YOUR ASSIGNMENT: Turn the text of the items below into a numbered list, one entry per line and no blank lines. Leave the pictures out of your answer.

MATERIAL TO PROCESS:

· · · · ·

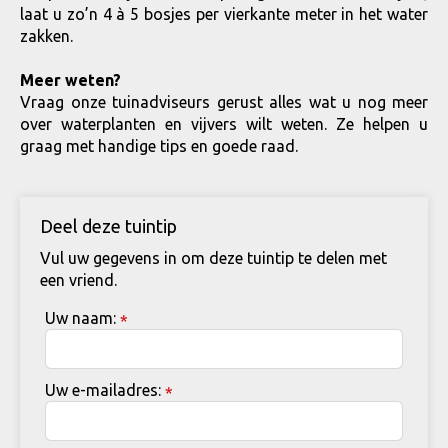
laat u zo’n 4 à 5 bosjes per vierkante meter in het water
zakken.
Meer weten?
Vraag onze tuinadviseurs gerust alles wat u nog meer
over waterplanten en vijvers wilt weten. Ze helpen u
graag met handige tips en goede raad.
Deel deze tuintip
Vul uw gegevens in om deze tuintip te delen met
een vriend.
Uw naam:
*
Uw e-mailadres:
*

· · · · ·

SOLUTION TO THIS PROBLEM:
1. laat u zo’n 4 à 5 bosjes per vierkante meter in het water
2. zakken.
3. Meer weten?
4. Vraag onze tuinadviseurs gerust alles wat u nog meer
5. over waterplanten en vijvers wilt weten. Ze helpen u
6. graag met handige tips en goede raad.
7. Deel deze tuintip
8. Vul uw gegevens in om deze tuintip te delen met
9. een vriend.
10. Uw naam:
11. *
12. Uw e-mailadres:
13. *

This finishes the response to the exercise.